Resolutie 1666 Veiligheidsraad Verenigde Naties

Uit Wikipedia, de vrije encyclopedie
Resolutie 1666
Van de Veiligheidsraad van de Verenigde Naties
Datum 31 maart 2006
Nr. vergadering 5405
Code S/RES/1666
Stemming
voor
15
onth.
0
tegen
0
Onderwerp Georgisch-Abchazisch conflict
Beslissing Verlengde de UNOMIG-waarnemingsmissie met 6,5 maanden.
Samenstelling VN-Veiligheidsraad in 2006
Permanente leden
Niet-permanente leden
Vlag van Argentinië Argentinië · Vlag van Congo-Brazzaville Congo-Brazzaville · Vlag van Denemarken Denemarken · Vlag van Ghana Ghana · Vlag van Griekenland Griekenland · Vlag van Japan Japan · Vlag van Peru Peru · Vlag van Qatar Qatar · Vlag van Slowakije Slowakije · Vlag van Tanzania Tanzania
Een satellietbeeld van Abchazië.

Resolutie 1666 van de Veiligheidsraad van de Verenigde Naties werd op 31 maart 2006 unaniem aangenomen door de VN-Veiligheidsraad, en verlengde de waarnemingsmissie in Abchazië met zesënhalve maand.

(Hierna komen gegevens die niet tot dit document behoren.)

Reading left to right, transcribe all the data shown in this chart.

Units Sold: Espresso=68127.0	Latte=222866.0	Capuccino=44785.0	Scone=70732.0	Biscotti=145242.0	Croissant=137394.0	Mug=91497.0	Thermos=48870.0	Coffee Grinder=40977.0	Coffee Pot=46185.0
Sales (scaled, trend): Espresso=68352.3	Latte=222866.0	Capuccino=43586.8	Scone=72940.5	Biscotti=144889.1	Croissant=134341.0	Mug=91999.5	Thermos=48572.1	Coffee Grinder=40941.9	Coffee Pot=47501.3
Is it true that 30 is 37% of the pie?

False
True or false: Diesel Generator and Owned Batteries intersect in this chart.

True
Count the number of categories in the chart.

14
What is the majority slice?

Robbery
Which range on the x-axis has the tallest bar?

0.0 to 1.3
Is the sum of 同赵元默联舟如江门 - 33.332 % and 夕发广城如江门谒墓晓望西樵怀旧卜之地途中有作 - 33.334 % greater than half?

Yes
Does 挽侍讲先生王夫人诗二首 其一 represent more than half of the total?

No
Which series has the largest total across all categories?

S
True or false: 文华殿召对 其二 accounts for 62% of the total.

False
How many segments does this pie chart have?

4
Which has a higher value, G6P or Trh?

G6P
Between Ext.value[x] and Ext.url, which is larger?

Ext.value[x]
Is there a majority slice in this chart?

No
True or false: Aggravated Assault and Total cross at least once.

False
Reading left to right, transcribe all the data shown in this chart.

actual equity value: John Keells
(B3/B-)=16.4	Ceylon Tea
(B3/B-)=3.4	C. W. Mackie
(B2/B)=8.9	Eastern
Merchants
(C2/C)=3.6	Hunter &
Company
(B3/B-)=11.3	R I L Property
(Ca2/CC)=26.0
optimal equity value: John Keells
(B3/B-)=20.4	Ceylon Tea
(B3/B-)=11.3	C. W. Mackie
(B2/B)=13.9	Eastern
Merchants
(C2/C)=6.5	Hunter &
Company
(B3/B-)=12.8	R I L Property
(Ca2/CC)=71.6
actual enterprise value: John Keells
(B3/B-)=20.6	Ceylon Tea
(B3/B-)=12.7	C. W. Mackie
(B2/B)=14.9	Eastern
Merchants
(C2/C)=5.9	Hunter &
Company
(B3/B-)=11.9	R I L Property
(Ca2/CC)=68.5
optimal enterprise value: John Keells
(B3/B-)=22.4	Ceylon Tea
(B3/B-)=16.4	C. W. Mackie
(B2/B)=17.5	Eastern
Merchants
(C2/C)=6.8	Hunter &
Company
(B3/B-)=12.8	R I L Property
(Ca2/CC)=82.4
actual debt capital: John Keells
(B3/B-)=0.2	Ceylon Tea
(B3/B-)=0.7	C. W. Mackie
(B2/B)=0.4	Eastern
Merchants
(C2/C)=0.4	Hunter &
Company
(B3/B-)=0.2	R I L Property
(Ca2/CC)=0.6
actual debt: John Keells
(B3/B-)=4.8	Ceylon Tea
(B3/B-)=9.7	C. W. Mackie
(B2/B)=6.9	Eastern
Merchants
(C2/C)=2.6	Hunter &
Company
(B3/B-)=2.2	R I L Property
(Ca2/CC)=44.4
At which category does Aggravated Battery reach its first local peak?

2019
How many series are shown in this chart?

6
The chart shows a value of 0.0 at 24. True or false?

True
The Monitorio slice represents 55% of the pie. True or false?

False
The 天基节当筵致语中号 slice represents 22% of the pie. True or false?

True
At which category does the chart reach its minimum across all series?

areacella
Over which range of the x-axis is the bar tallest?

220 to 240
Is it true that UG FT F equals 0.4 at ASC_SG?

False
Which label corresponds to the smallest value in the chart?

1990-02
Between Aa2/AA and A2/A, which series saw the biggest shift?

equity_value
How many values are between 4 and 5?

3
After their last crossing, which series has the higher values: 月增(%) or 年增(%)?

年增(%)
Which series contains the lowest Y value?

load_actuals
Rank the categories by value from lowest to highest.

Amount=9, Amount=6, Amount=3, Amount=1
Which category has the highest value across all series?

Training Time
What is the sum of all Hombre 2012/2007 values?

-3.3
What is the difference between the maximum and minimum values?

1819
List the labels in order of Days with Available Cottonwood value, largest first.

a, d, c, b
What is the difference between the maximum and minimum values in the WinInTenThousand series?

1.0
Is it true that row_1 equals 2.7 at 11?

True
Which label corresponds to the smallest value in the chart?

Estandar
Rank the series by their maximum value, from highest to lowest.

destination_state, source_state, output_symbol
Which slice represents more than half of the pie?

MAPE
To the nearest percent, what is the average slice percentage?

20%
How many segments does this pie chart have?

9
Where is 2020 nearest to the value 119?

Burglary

Achtergrond[bewerken | brontekst bewerken]

Zie Georgisch-Abchazisch conflict voor het hoofdartikel over dit onderwerp.

Op het einde van de jaren 1980 wilde de Abchazische minderheid in Abchazië onafhankelijk worden van Georgië, waartoe ze behoorden, terwijl de Georgiërs wel de meerderheid van de bevolking uitmaakten. De Georgiërs zagen dat niet zitten en in 1992 leidde de situatie tot een gewapend conflict. Daarbij raakte ook grote buur Rusland betrokken, die het voor de Abchazen opnam. Begin 1993 braken zware gevechten uit om de Abchazische hoofdstad Soechoemi, die kortstondig waren onderbroken door een staakt-het-vuren.

Inhoud[bewerken | brontekst bewerken]

Men herinnerde nogmaals aan de basisprincipes voor de verdeling van bevoegdheden tussen Tbilisi en Soechoemi en verwelkomde bijkomende ideeën van de partijen om creatief en constructief deel te nemen aan de politieke dialoog. Beide zijden werden opgeroepen voluit gebruik te maken van de beschikbare mechanismen om tot een vreedzaam vergelijk te komen en te voldoen aan alle voorgaande akkoorden aangaande een staakt-het-vuren, geweldloosheid en het opbouwen van vertrouwen.

Aan Georgische zijde werd aangedrongen de Abchazische veiligheidszorgen serieus te nemen, geen stappen te zetten die als bedreigend konden worden ervaren en ook geen militaire retoriek meer te bezigen.

De Abchazen moesten dan weer zorgen dat vluchtelingen in alle veiligheid en menswaardig konden terugkeren en dat hun rechten inzake huisvesting en identiteit werden gerespecteerd.

Dan werd het mandaat van de UNOMIG-waarnemingsmacht in Georgië verlengd tot 15 oktober 2006. Ten slotte werd secretaris-generaal Kofi Annan gevraagd binnen drie maanden te rapporteren over de situatie in Abchazië en vooral over de vooruitgang van de onderhandelingen over geweldloosheid en de terugkeer van vluchtelingen en ontheemden.